The re-working of the Cancer Drugs Fund, now underway, is long overdue. Professor Peter Clark, the well respected oncologist who chairs it, has been left with the difficult task. One can argue that he has been left with the problem when the politicians who created the fund, and NHS England, which now owns it, don’t want that profile. Sadly for him, I don’t know of anyone better equipped for the task. He is, however, going to field a lot of criticism and it is going to echo into the l;eval system and the political arena.

The Fund was set up to ensure that people with a rarer cancer got an equal chance at new technology drugs as those with more common cancers. It was also aimed at treatment which had been refused NICE approval. Among rare cancers are drugs which have applicability to 50 or 60 patients a year and which are never going to be appraised by NICE because the cost of doing so is unreasonable. These should get funded. At the other end of the scale it is questionable whether a drug which NICE has rejected on the grounds of cost effectiveness should receive funding. However such drugs quite often already have an applicability outside the strict indication for which they were appraised by NICE. It is a factor of timing as much as anything else and these new indications can carry a badge of rarity because they are off the standard track of treatment.

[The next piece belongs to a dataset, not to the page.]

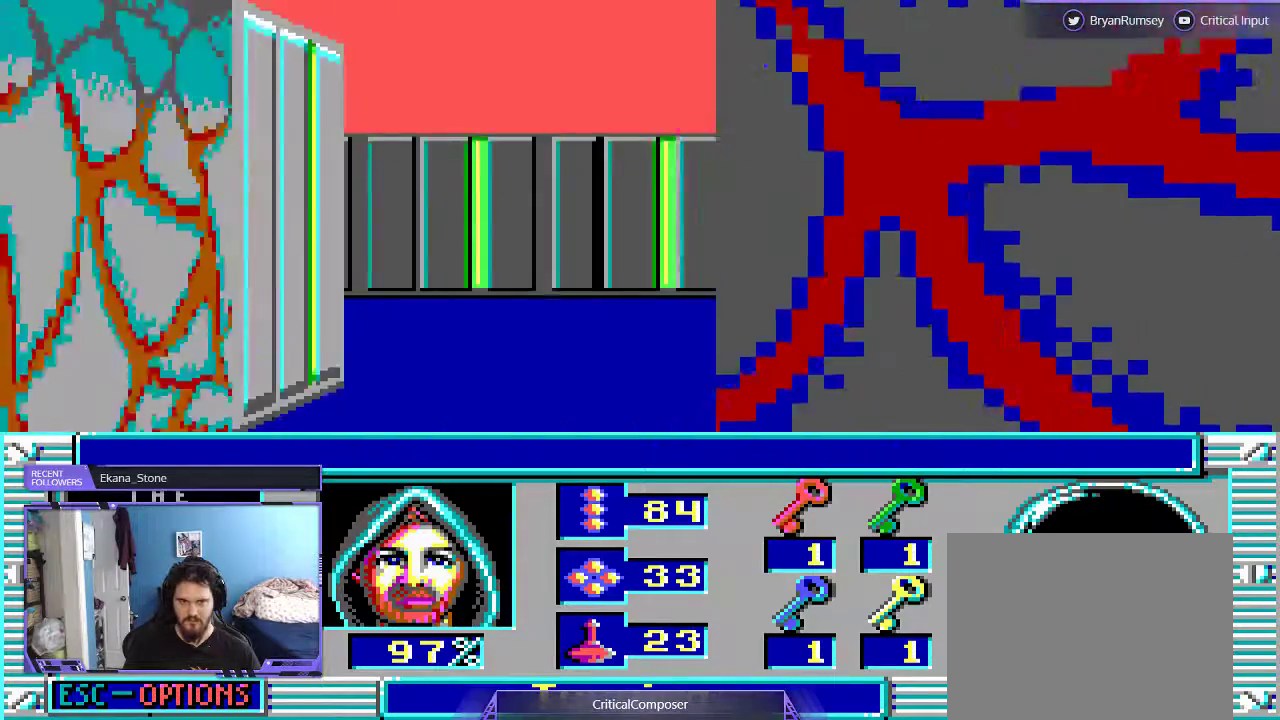
{"buttons": [], "events": [[67, "L2", "up"]]}
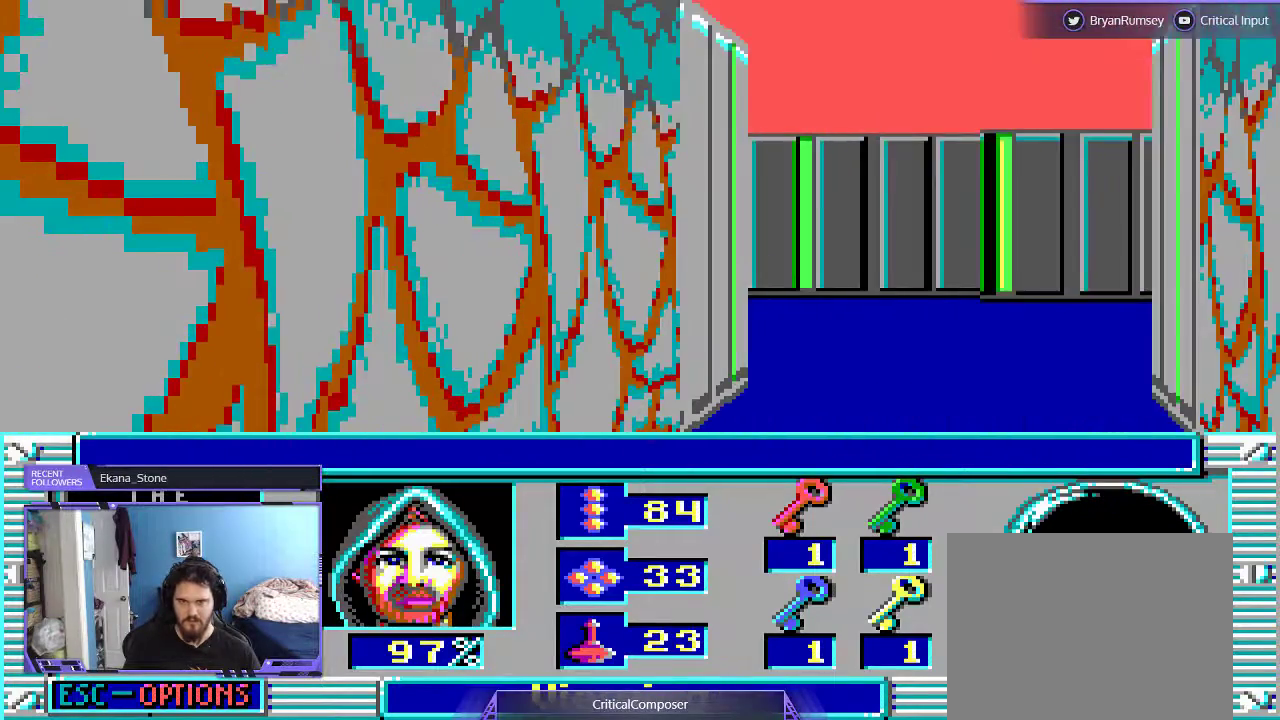
{"buttons": [], "events": []}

The CDF budget has inevitably burgeoned and the focus on drugs is also threatening to distort the evolving balance of treatment opportunity as new technologies in radiotherapy and new therapy methods employing techniques such as sound and light, appear.

The review was inevitable, the squeaks of complaint from pharmaceutical companies are inevitable and the protest of patient groups is inevitable.

What is the answer?

There is no easy answer but if we look at the longer term history, which provides the context for the CDF, we can perhaps see a way through. The answer is in NICE which has consistently failed to recognise cancer as anything different from other disease/treatments areas. It uses a generic means of assessing the quality of benefit achieved by a treatment in isolation from the whole patient context in which that treatment takes place. Its former chairman, Professor Sir Michael Rawlins, instructed committee chairs to be ready to use their judgement. However the whole NICE appraisal process is quite rigorously focussed on the new drug and its immediate treatment purpose, not the value a drug can offer in the widest patient sense. The cost per QALY* benchmark has not altered in 18 years, not even to reflect inflation, and bandages put over the process such as “end of life” criteria are just that, bandages.

Peter Clark and his team are not trying to be another NICE but they are trying to identify criteria which allow them, openly, to refuse funding for a drug which offers little or no value. Let us hope they don’t try to evaluate drugs for rare cancers with the same sriteria as those for common cancers.

Rather than wingeing the pharmaceutical industry should be taking steps to illustrate indisputable value in their new agents. The current clinical trials model which industry (and to be fair regulators too) are wedded to does not do that. It’s a broken system. The patient community is not short of ideas on how to change things. The medical oncology community is also beginning to question the endless ‘me too’ drugs, treating yet another tumour pathway and offering another month of life with yet more side effects but only in common cancers of course**. Schemes like Cancer Research UK’s Stratified Medicine programme are welcome developments which will help change the shape of treatment and of drug regulation. Bring ‘em on.

 

*Quality Adjusted Life Year – a statistically derived measure of patient benefit built on factors which are so opaque you need a degree in Health Economics to argue them.

**Because that’s where you get the quickest payback.